This book is free! It’s a steampunk/fantasy book. It’s different than other steampunks because I don’t recall them having magic in them as well. The pace of this book started out slow for me. It was entertaining but it was a little hard to get into. It was very formal and the characters were very proper to me but I think that’s what it was supposed to be. About halfway through the story started to pick up a little more.  The story was well written but for some reason I couldn’t get in to it. It didn’t have enough action and intrigue in it for me. I will say that the dialogue in this book was great.  The manner of speaking was kinda funny at times because it was like insults masked with proper speaking.

Some of the character quirks were amusing as well.  The way that Simon always had his top hat canted to the side was a clear indication of his minor buck to conformity. He was a bit like Sherlock Holmes in his manner and deductions.

Luther, the apothecary, had a deliberate subtleness to his character. He was working hard in the background, allowing others to think he was less knowledgeable.  The author had me fooled in the beginning with Luther.  Kudos to him for that.

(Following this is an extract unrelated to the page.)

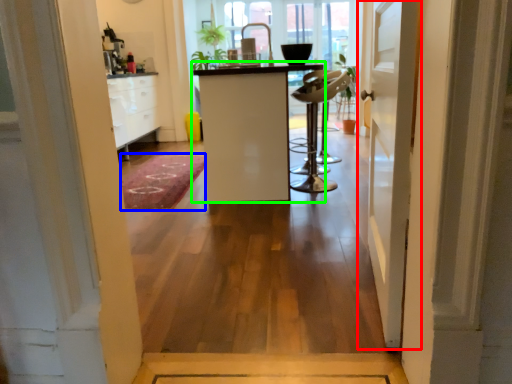
Question: Considering the real-world distances, which object is closest to door (highlighted by a red box)? doormat (highlighted by a blue box) or furniture (highlighted by a green box).

Choices:
 (A) doormat
 (B) furniture

Answer: (B)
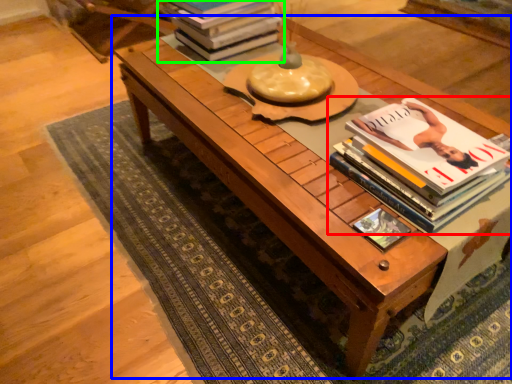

The big bad was written well because I had no idea he was going to be so monstrous in the end.  And the way the author described magic was very original.  His grasp of world building and descriptive writing is firm.  There was nice give and take with the action, the ups and downs gave me a real sense of the difficulty of their plot.  All in all, I enjoyed this read.  It’s outside of my normal genre’s and I’m glad I read it.

Favorite quotes:

“Nothing personal, but I’m not overly concerned about her physical well-being at the moment.  I’m far more concerned with your physical well-being.  Bleeding or not, if she comes around while you’re treating her wounds, nothing will stop her from reverting to her previous murderous intent, which, in case I need to remind you, was trying to eat your face.”

“Then it’s settled. We’ll leave tonight, collect Mr. Orrick, send the telegram, steal a flamethrower, create an aerosolized version of your concoction, and free the werewolves.” Simon sighed.  “We have a busy night ahead of us.”